Kurz vor Spielende geschieht das Unfassbare! Mein Handy-Akku geht von 10% Restkapazität direkt in den Nirvanamodus über und stoppt die Übertragung. AHHH! Fluchend krame ich das Ladekabel raus, aber bis das Handy und die Sport 1 FM App wieder hochgefahren sind, ist die Partie vorbei. So verpasse ich Lückes Abseitstor in der Nachspielzeit. Zum Glück! Denn es wurde richtigerweise nicht gegeben, aber ich hätte mich erstmal wahnsinnig über den vermeintlichen Ausgleich gefreut. So ging dieser Herzinfarkt wenigstens an mir vorüber. Tja, wenn nur alle anderen Abseitstore auch so konsequent aberkannt worden wären, dann hätte der Club das Derby …

Genie und Wahnsinn

So verlor der Ruhmreiche auch dieses turbulente Spiel mit 2:3. Von der Verteilung der Chancen her verdient, auch wenn am Ende unglücklich. Wenigstens keine Klatsche und das Torverhältnis nicht weiter versaut. Es war wieder einmal ein Spektakel mit wieder einmal einer schlechten Abwehr. Das kann doch nicht wahr sein, dass zwei Auswärtstore wieder nicht ausreichen, um etwas Zählbares mitzunehmen! Warum pendelt der Club innerhalb eines Spiels immer wieder zwischen Genie und Wahnsinn? Warum spielt das Team nicht konsequent und konzentriert von der 1. bis zur 94. Minute? Da macht sich Ratlosigkeit bei mir breit.

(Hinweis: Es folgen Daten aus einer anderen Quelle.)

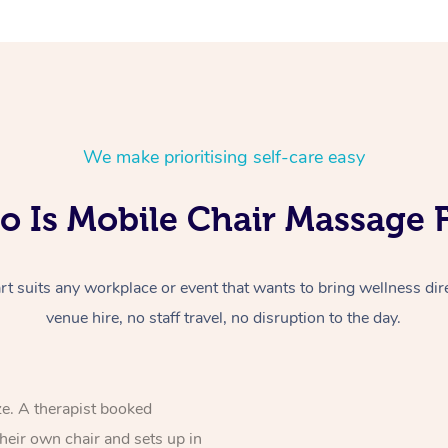
We make prioritising self-care easy
 Is Mobile Chair Massage 
 suits any workplace or event that wants to bring wellness dire
venue hire, no staff travel, no disruption to the day.
ze. A therapist booked
their own chair and sets up in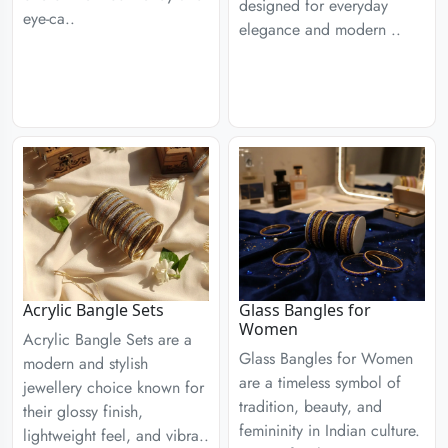
designed for everyday
eye-ca..
elegance and modern ..
Acrylic Bangle Sets
Glass Bangles for
Women
Acrylic Bangle Sets are a
Glass Bangles for Women
modern and stylish
are a timeless symbol of
jewellery choice known for
tradition, beauty, and
their glossy finish,
femininity in Indian culture.
lightweight feel, and vibra..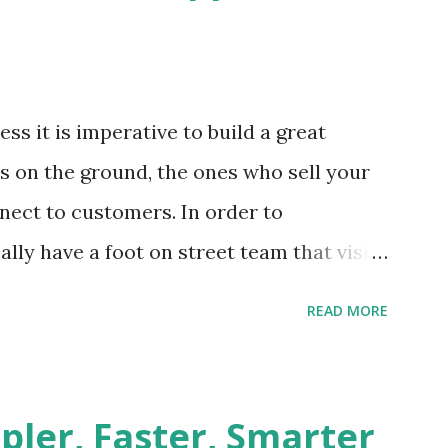
ss it is imperative to build a great
s on the ground, the ones who sell your
nect to customers. In order to
lly have a foot on street team that visit
e geography on a regular basis. The
READ MORE
treet sales team and the dealers is a
 home appliances brand had the typical
reet team, Challenges Need for customer
pler, Faster, Smarter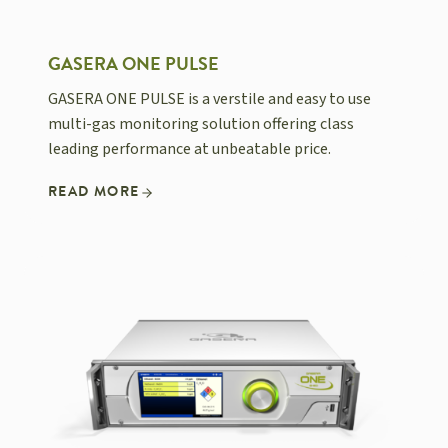
GASERA ONE PULSE
GASERA ONE PULSE is a verstile and easy to use
multi-gas monitoring solution offering class
leading performance at unbeatable price.
READ MORE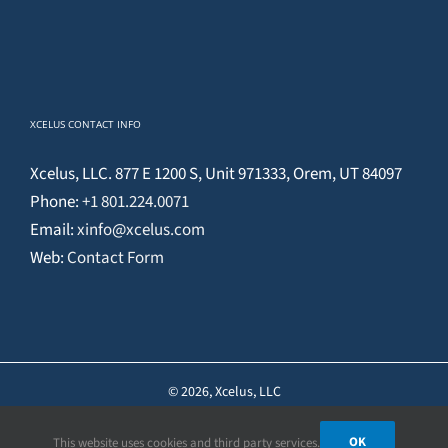
XCELUS CONTACT INFO
Xcelus, LLC. 877 E 1200 S, Unit 971333, Orem, UT 84097
Phone:
+1 801.224.0071
Email:
xinfo@xcelus.com
Web:
Contact Form
©
2026, Xcelus, LLC
OK
This website uses cookies and third party services.
Facebook
X
YouTube
Instagram
Pinterest
LinkedIn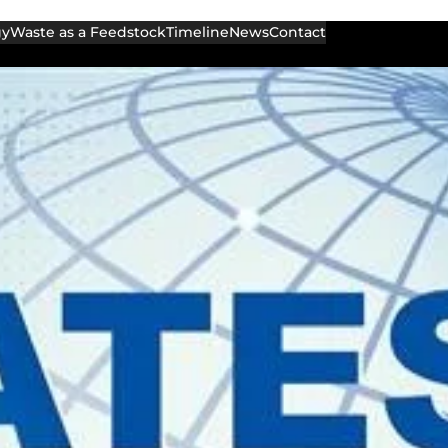
gy
Waste as a Feedstock
Timeline
News
Contact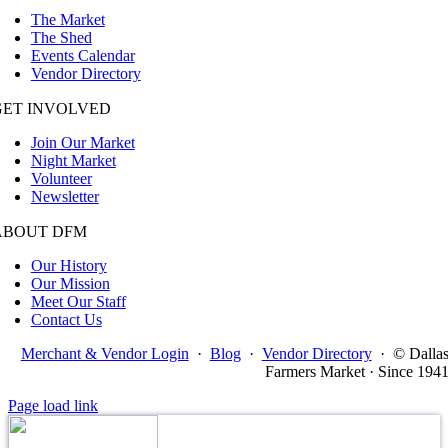
The Market
The Shed
Events Calendar
Vendor Directory
GET INVOLVED
Join Our Market
Night Market
Volunteer
Newsletter
ABOUT DFM
Our History
Our Mission
Meet Our Staff
Contact Us
Merchant & Vendor Login
·
Blog
·
Vendor Directory
·
© Dalla
Farmers Market · Since 194
Page load link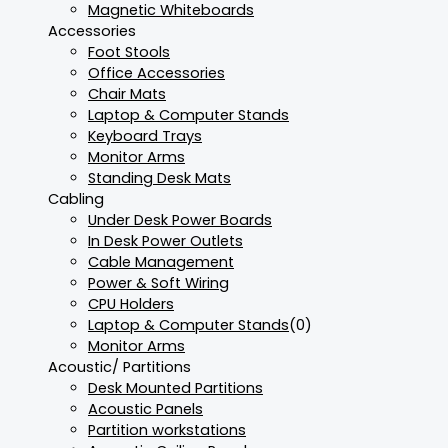
Magnetic Whiteboards
Accessories
Foot Stools
Office Accessories
Chair Mats
Laptop & Computer Stands
Keyboard Trays
Monitor Arms
Standing Desk Mats
Cabling
Under Desk Power Boards
In Desk Power Outlets
Cable Management
Power & Soft Wiring
CPU Holders
Laptop & Computer Stands
(0)
Monitor Arms
Acoustic/ Partitions
Desk Mounted Partitions
Acoustic Panels
Partition workstations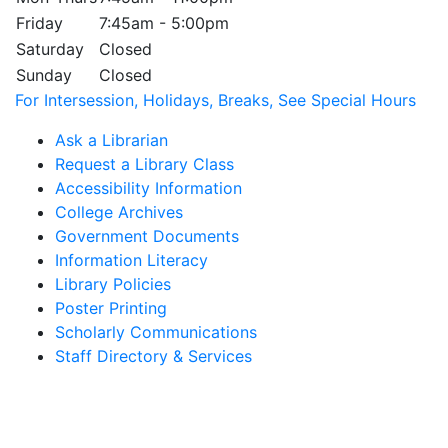
Friday
7:45am - 5:00pm
Saturday
Closed
Sunday
Closed
For Intersession, Holidays, Breaks, See Special Hours
Ask a Librarian
Request a Library Class
Accessibility Information
College Archives
Government Documents
Information Literacy
Library Policies
Poster Printing
Scholarly Communications
Staff Directory & Services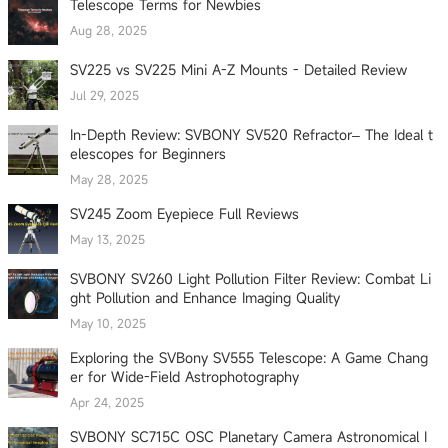
Telescope Terms for Newbies
Aug 28, 2025
SV225 vs SV225 Mini A-Z Mounts - Detailed Review
Jul 29, 2025
In-Depth Review: SVBONY SV520 Refractor– The Ideal t
elescopes for Beginners
May 28, 2025
SV245 Zoom Eyepiece Full Reviews
May 13, 2025
SVBONY SV260 Light Pollution Filter Review: Combat Li
ght Pollution and Enhance Imaging Quality
May 10, 2025
Exploring the SVBony SV555 Telescope: A Game Chang
er for Wide-Field Astrophotography
Apr 24, 2025
SVBONY SC715C OSC Planetary Camera Astronomical I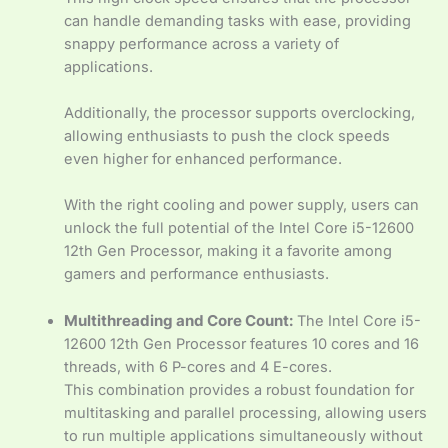
can handle demanding tasks with ease, providing
snappy performance across a variety of
applications.
Additionally, the processor supports overclocking,
allowing enthusiasts to push the clock speeds
even higher for enhanced performance.
With the right cooling and power supply, users can
unlock the full potential of the Intel Core i5-12600
12th Gen Processor, making it a favorite among
gamers and performance enthusiasts.
Multithreading and Core Count:
The Intel Core i5-
12600 12th Gen Processor features 10 cores and 16
threads, with 6 P-cores and 4 E-cores.
This combination provides a robust foundation for
multitasking and parallel processing, allowing users
to run multiple applications simultaneously without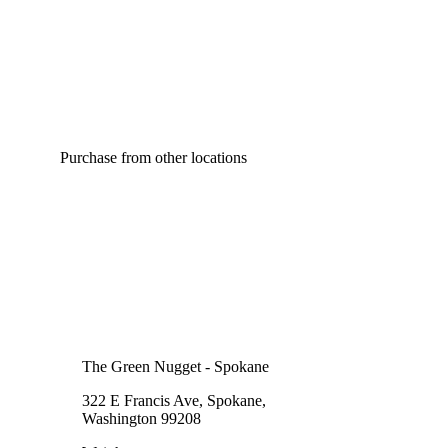
Purchase from other locations
The Green Nugget - Spokane
322 E Francis Ave, Spokane,
Washington 99208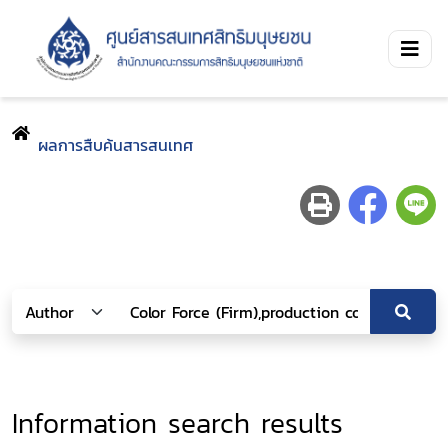
ผลการสืบค้นสารสนเทศ
Information search results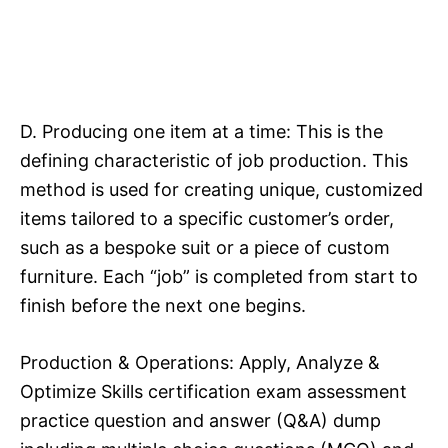
D. Producing one item at a time: This is the
defining characteristic of job production. This
method is used for creating unique, customized
items tailored to a specific customer’s order,
such as a bespoke suit or a piece of custom
furniture. Each “job” is completed from start to
finish before the next one begins.​
Production & Operations: Apply, Analyze &
Optimize Skills certification exam assessment
practice question and answer (Q&A) dump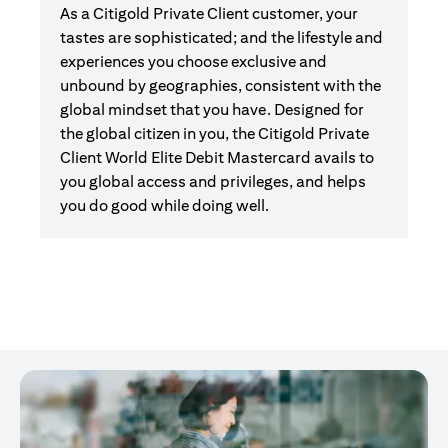
As a Citigold Private Client customer, your
tastes are sophisticated; and the lifestyle and
experiences you choose exclusive and
unbound by geographies, consistent with the
global mindset that you have. Designed for
the global citizen in you, the Citigold Private
Client World Elite Debit Mastercard avails to
you global access and privileges, and helps
you do good while doing well.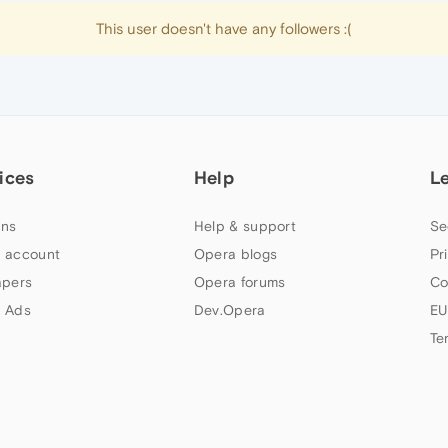
This user doesn't have any followers :(
ices
Help
L
ns
Help & support
Se
 account
Opera blogs
Pr
apers
Opera forums
Co
 Ads
Dev.Opera
EU
Te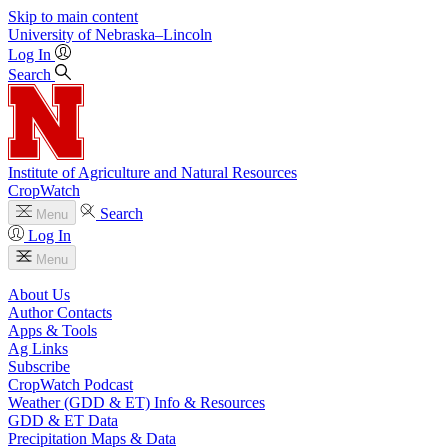
Skip to main content
University
of
Nebraska–Lincoln
Log In
Search
Institute of Agriculture and Natural Resources
CropWatch
Search
Menu
Log In
Menu
About Us
Author Contacts
Apps & Tools
Ag Links
Subscribe
CropWatch Podcast
Weather (GDD & ET) Info & Resources
GDD & ET Data
Precipitation Maps & Data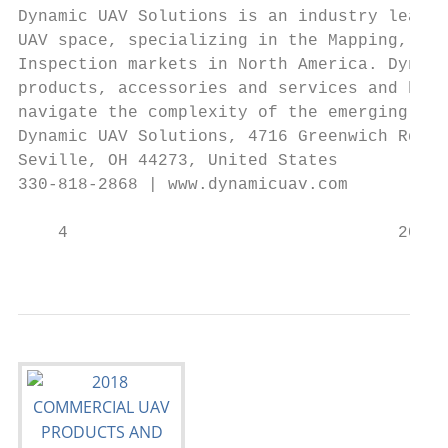
Dynamic UAV Solutions is an industry leadin
UAV space, specializing in the Mapping, Agr
Inspection markets in North America. Dynami
products, accessories and services and has 
navigate the complexity of the emerging UAV
Dynamic UAV Solutions, 4716 Greenwich Rd.,

Seville, OH 44273, United States

330-818-2868 | www.dynamicuav.com

    4                                 2018 
                                           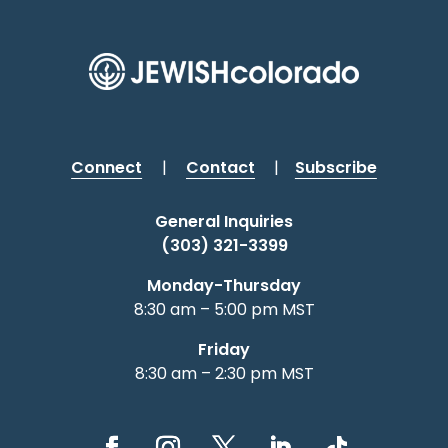
Connect
|
Contact
|
Subscribe
General Inquiries
(303) 321-3399
Monday-Thursday
8:30 am – 5:00 pm MST
Friday
8:30 am – 2:30 pm MST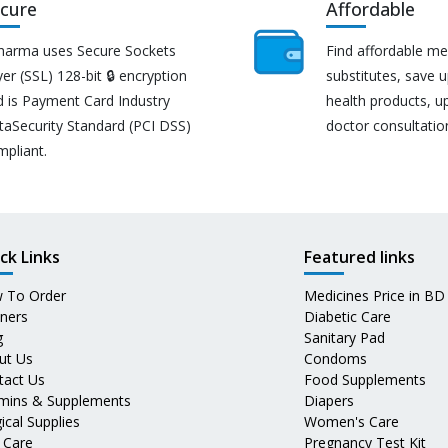
cure
Affordable
harma uses Secure Sockets
Find affordable me
er (SSL) 128-bit 🔒 encryption
substitutes, save 
d is Payment Card Industry
health products, u
taSecurity Standard (PCI DSS)
doctor consultatio
mpliant.
ck Links
Featured links
 To Order
Medicines Price in BD
tners
Diabetic Care
g
Sanitary Pad
ut Us
Condoms
tact Us
Food Supplements
amins & Supplements
Diapers
ical Supplies
Women's Care
 Care
Pregnancy Test Kit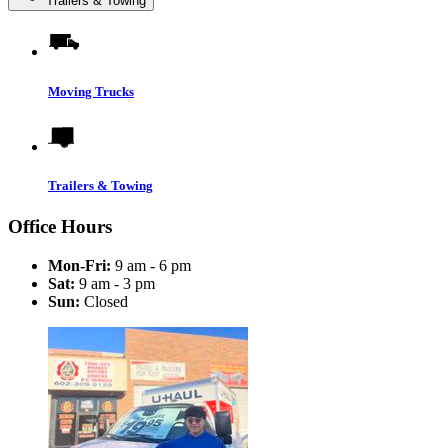
Trailers & Towing
Moving Trucks
Trailers & Towing
Office Hours
Mon-Fri:
9 am - 6 pm
Sat:
9 am - 3 pm
Sun:
Closed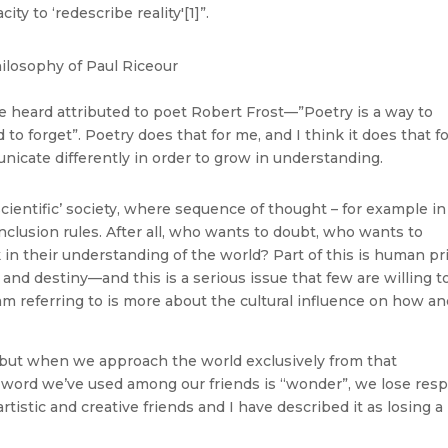
ty to ‘redescribe reality'[1]”.
ve heard attributed to poet Robert Frost—”Poetry is a way to
forget”. Poetry does that for me, and I think it does that f
cate differently in order to grow in understanding.
 ‘scientific’ society, where sequence of thought – for example in
conclusion rules. After all, who wants to doubt, who wants to
n their understanding of the world? Part of this is human pr
e and destiny—and this is a serious issue that few are willing t
m referring to is more about the cultural influence on how a
, but when we approach the world exclusively from that
 word we’ve used among our friends is “wonder”, we lose res
rtistic and creative friends and I have described it as losing a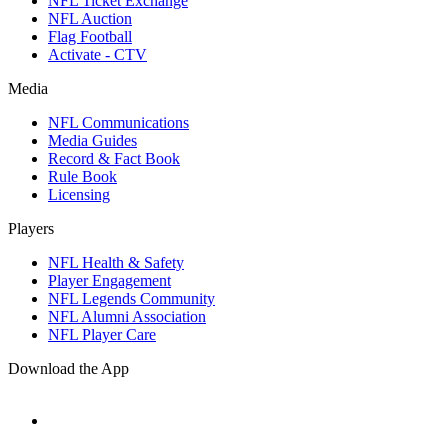
NFL Ticket Exchange
NFL Auction
Flag Football
Activate - CTV
Media
NFL Communications
Media Guides
Record & Fact Book
Rule Book
Licensing
Players
NFL Health & Safety
Player Engagement
NFL Legends Community
NFL Alumni Association
NFL Player Care
Download the App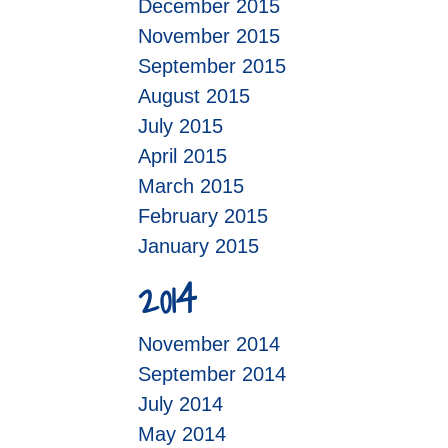
December 2015
November 2015
September 2015
August 2015
July 2015
April 2015
March 2015
February 2015
January 2015
2014
November 2014
September 2014
July 2014
May 2014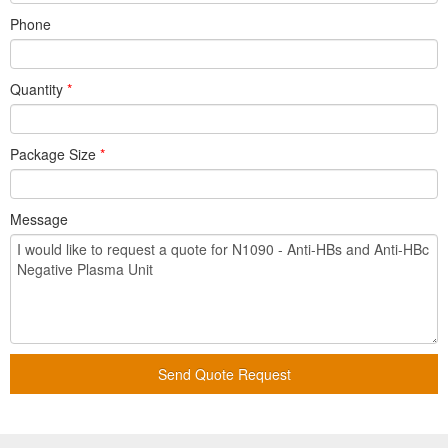
Phone
Quantity
*
Package Size
*
Message
Send Quote Request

Von der Effizienz und Torausbeute her Aufstiegsaspirant, doch vom Abwehrverhalten Abstiegskandidat. Einziger Lichtblick ist, dass die Moral und Charakter der Truppe zu stimmen scheinen. Doch so lang keine Konstanz reinkommt, bleibt der Club leider nur im Mittelmaß der Tabelle hängen. So geht es mit gemischten Gefühlen in die Länderspielpause. Euphorie sieht anders aus.

2 Kommentare zu “Neun Minuten des Grauens

  1. Etwas merkwürdig war der Schiri schon, wurde vom Kicker öfter mit Note 5 bedacht. Kaiser spielt klar den Ball, bekommt gar gelbe Karte.
    Auch Selke, der nach unendlicher Zeit mit Ball am Fuß wegen Abseits zurückgepfiffen wird, bekommt gelb. Dass die zwei Tore (1:1) aberkannt wurden, damit kann jede Seite leben. Schiri wollte partout Selke runterstellen, Rangnick wechselte, weil er die blutunterlaufenden Augen des Schiris sah … und das Leipziger Unglück begann …

    Wobei wieder einer der beiden Freistöße ein Witz war. Der Nürnberger lehnt sich so weit nach hinten, um den Ball mit dem Hintern abzuschirmen, dass er hinfällt. Und (Beleidigung wegen Teilsehschwäche einfügen) Schiri gibt Freistoß.